Вообще, могу сделать смелое заявление, что из нас с Колей родители получились лучше, чем из наших с ним мам-пап. Точно говорю. С детьми, ни с Настей, ни с Ваней, никаких происшествий не было. Не стирали двойки в дневниках, не делали маме пакости... Я даже иногда удивляюсь: почему? А время от времени и задумываюсь, глядя на этих правильных, как же тяжело было с маленькой мной. Я-то да, из тех случаев, когда один ребенок легко заменяет троих-пятерых! Школьницей родителей радовала не сильно. Не была отличницей. Не блистала поведением. Не выделялась особенно аккуратными белыми передниками. Помню, их пару раз вызывали в школу, но не факт, что они ходили.
Я училась в восьмом классе, когда умер папа. Он держал меня в ежовых рукавицах, а тут контроль пропал. Короче, в смысле учебы невероятно расслабилась. Пришла первого сентября домой, и никто мне не сказал: «Давай дневник». То есть я поняла, что самым роскошным образом могу вообще ничего не делать. А в школе меня много раз пугали тем, что оставят на второй год. И чем больше пугали, тем сильнее я утверждалась в мысли, что второй год — это неплохо. А что? В армию мне не идти, куда торопиться-то?
Думали, убоюсь и кинусь делать уроки. А я начала искать плюсы и минусы в данной ситуации и, представьте, своим подростковым мозгом нашла больше плюсов. Тем более стараться, если все равно говорят, что не переведут, явно не стоило. В общем, надо было готовиться к экзаменам в восьмом классе, а я вместо этого вырезала картинки из журнала Burda и каталога OTTO и ваяла из них коллажи в экзаменационных тетрадях. Мама спрашивала:
— Ты делаешь уроки?
— Конечно, — отвечала я, показывая толстую тетрадь. И она легкомысленно верила.

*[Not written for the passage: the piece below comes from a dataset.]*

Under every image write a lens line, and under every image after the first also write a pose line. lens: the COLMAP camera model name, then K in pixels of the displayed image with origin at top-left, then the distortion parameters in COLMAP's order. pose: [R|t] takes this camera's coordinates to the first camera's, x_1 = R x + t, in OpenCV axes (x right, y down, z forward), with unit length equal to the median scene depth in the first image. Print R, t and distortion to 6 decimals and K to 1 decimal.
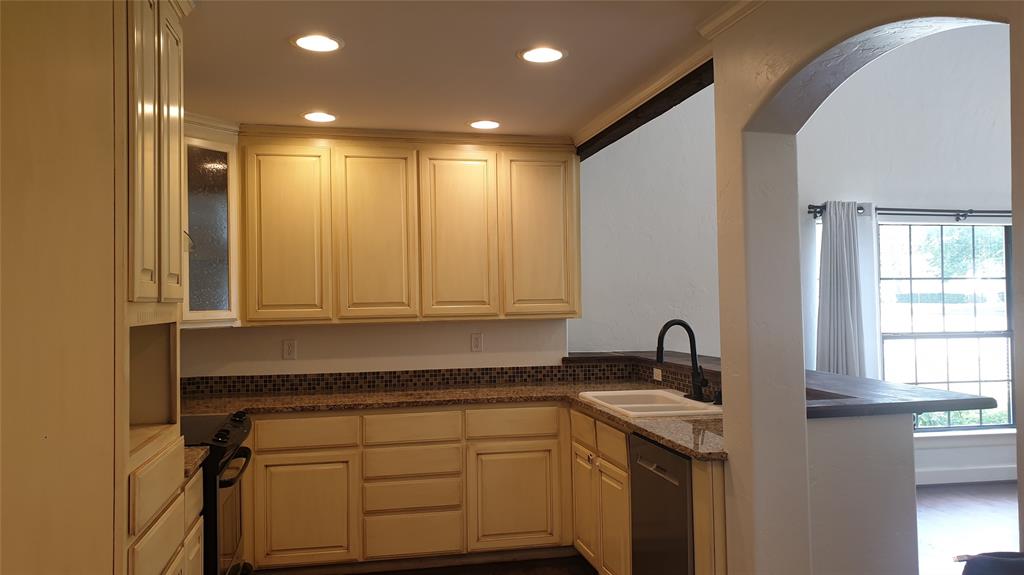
lens RADIAL K [[798.3, 0, 512.0], [0, 798.3, 287.5], [0, 0, 1]] dist [0.071255, -0.159514]
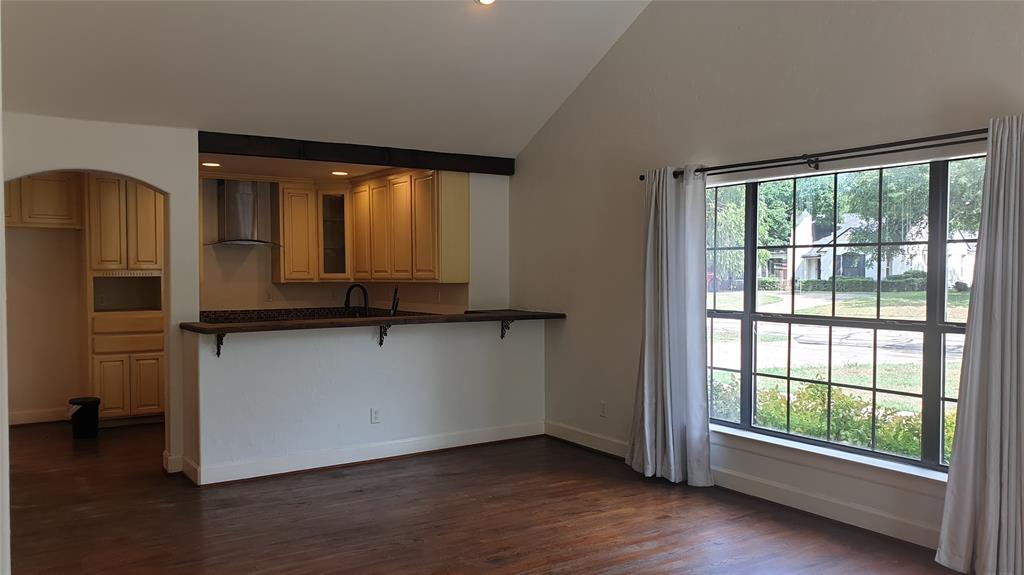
lens RADIAL K [[798.3, 0, 512.0], [0, 798.3, 287.5], [0, 0, 1]] dist [0.071255, -0.159514]
pose [[0.366928, 0.040877, -0.929351, 1.191782], [0.029862, 0.998002, 0.055686, -0.024396], [0.929770, -0.048185, 0.364974, 0.482072]]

На экзамене отвечать, естественно, было абсолютно нечего, да и не хотелось. И меня оставили на второй год. Лариса Ивановна наконец перевела меня в другую школу, о чем просила ее миллион раз, где я дивно и доучилась. Там любили детей и свою работу. Ученики не были для педагогов пустым местом. Со мной учился сын и внук знаменитых скульпторов Рукавишниковых Филипп. Однажды на уроке литературы мы спорили о Льве Толстом, и Филипп сказал, что вместо этих непонятных разговоров он бы лучше сделал что-нибудь хорошее.